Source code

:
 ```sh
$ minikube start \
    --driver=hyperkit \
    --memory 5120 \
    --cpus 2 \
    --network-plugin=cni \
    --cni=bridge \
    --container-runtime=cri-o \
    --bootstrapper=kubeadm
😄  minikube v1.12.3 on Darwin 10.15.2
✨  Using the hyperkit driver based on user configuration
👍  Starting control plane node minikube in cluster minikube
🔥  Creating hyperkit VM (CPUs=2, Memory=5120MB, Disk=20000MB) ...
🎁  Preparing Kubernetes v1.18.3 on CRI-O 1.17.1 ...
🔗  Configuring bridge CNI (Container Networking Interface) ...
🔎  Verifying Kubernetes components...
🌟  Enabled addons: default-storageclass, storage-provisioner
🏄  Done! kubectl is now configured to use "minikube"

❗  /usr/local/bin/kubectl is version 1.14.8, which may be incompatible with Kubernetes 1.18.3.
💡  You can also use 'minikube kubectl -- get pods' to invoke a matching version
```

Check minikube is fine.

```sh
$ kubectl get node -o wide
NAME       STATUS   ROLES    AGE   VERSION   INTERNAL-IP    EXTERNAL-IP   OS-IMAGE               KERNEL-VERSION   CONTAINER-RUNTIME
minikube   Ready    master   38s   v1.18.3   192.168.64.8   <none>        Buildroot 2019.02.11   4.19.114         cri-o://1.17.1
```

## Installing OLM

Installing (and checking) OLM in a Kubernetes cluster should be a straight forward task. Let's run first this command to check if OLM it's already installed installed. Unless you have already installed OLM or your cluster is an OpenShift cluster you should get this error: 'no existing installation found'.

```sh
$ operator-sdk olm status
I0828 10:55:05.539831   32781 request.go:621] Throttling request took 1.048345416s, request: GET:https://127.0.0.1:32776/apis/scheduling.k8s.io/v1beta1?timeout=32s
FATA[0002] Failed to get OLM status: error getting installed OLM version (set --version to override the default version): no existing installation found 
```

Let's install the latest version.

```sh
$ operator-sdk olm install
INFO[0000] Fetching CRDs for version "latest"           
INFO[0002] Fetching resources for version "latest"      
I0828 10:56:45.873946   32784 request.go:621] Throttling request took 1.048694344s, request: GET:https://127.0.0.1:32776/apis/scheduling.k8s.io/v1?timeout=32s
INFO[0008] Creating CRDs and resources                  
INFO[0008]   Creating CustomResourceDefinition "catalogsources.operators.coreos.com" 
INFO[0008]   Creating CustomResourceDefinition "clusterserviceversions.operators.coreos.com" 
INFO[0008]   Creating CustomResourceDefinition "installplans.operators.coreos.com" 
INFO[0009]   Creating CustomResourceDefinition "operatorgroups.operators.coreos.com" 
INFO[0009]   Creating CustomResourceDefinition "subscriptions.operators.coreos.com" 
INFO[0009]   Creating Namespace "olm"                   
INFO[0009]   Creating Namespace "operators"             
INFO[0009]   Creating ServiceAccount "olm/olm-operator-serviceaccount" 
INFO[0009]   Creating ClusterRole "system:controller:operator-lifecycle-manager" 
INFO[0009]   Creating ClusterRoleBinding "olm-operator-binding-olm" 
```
###
YOUR ASSIGNMENT.
Pull every line with the string "coreos" out of the material.

ANSWER AREA.
INFO[0008]   Creating CustomResourceDefinition "catalogsources.operators.coreos.com" 
INFO[0008]   Creating CustomResourceDefinition "clusterserviceversions.operators.coreos.com" 
INFO[0008]   Creating CustomResourceDefinition "installplans.operators.coreos.com" 
INFO[0009]   Creating CustomResourceDefinition "operatorgroups.operators.coreos.com" 
INFO[0009]   Creating CustomResourceDefinition "subscriptions.operators.coreos.com" 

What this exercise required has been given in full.